Я работаю двенадцать часов, потом сутки свободна. Но свобода моя относительная. Я не имею права никуда отлучаться. Чаще всего я помогаю делать марлевые тампоны. А в вагоне много раненых, и никакого отдыха не получается. Подала пить одному, умыла другого, погладила по голове третьего, остановилась перед четвертым. Сворачиваю раненым цигарки, поправляю постели, шучу. Словом, как белка в колесе.

А по вагону несется:

– Ой-ой, сестричка, скорей! Помоги, подними ногу. Затекла…

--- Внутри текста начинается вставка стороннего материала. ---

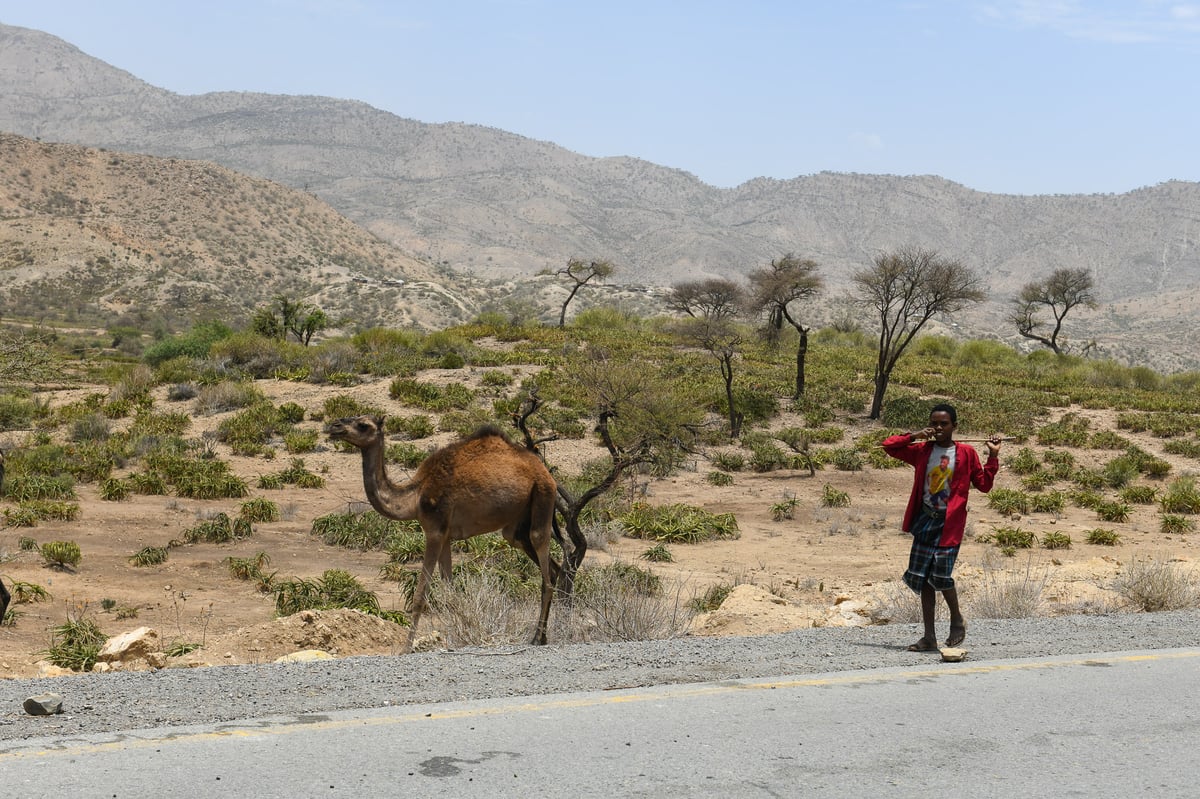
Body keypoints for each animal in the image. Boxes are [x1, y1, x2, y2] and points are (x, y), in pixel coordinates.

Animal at [326, 412, 564, 643]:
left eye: (363, 425)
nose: (334, 426)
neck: (415, 496)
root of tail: (545, 472)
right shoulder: (447, 536)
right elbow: (450, 592)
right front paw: (456, 639)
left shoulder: (435, 531)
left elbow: (421, 595)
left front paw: (406, 648)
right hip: (517, 526)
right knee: (551, 567)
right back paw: (542, 635)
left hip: (543, 496)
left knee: (544, 565)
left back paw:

– Пить… иссох весь насквозь!..

– Ой, сестра, умираю…

Однажды предложила им:

– Хотите, стихи почитаю?

– Давай, сестренка, заговаривай боль, – прошептал один с повязкой на глазах.

Я села к нему на полку.

Значит, так… На миг задумалась: что почитать? Может, «Мцыри»? Я любила эту поэму. Меня всегда волновала судьба мужественного мальчика. Я знала ее наизусть.

– Значит, так:

…И вспомнил я отцовский дом,
Ущелье наше и кругом
В тени рассыпанный аул;
Мне слышался вечерний гул
Домой бегущих табунов
И дальний лай знакомых псов.

В вагоне установилась удивительная тишина. Только мой голос, стук колес, редкие гудки паровоза… Когда я закончила читать, мне показалось, что раненые задремали. Меня тоже одолевала дрема. Голова отяжелела, веки слипались. Но как только мой голос смолк, раненый, у ног которого я сидела, тяжело вздохнул и застонал. Я подумала, что этот человек страдал не столько от физической боли, сколько от страха навсегда остаться слепым. Он утратил жажду жизни, силу сопротивления. Я прислонилась спиной к стенке, подчеркивая, что готова просидеть с ним долго. Взяла его руку, погладила.

– Доктор сказал, что все обойдется, если вы сами будете бороться…

Больше я не знала, что сказать.

С того дня каждый вечер у нас в вагоне устраивались концерты.

Ни смерть, ни кровь, ни страдания не могли подавить в человеке человеческое, не могли уничтожить тонких движений души. Ведь у каждого солдата где-то остались мать, жена, невеста, просто знакомая девушка, где-то рядом дрался друг, и длительная разлука с ними, обостренная постоянной опасностью, переживалась особенно глубоко.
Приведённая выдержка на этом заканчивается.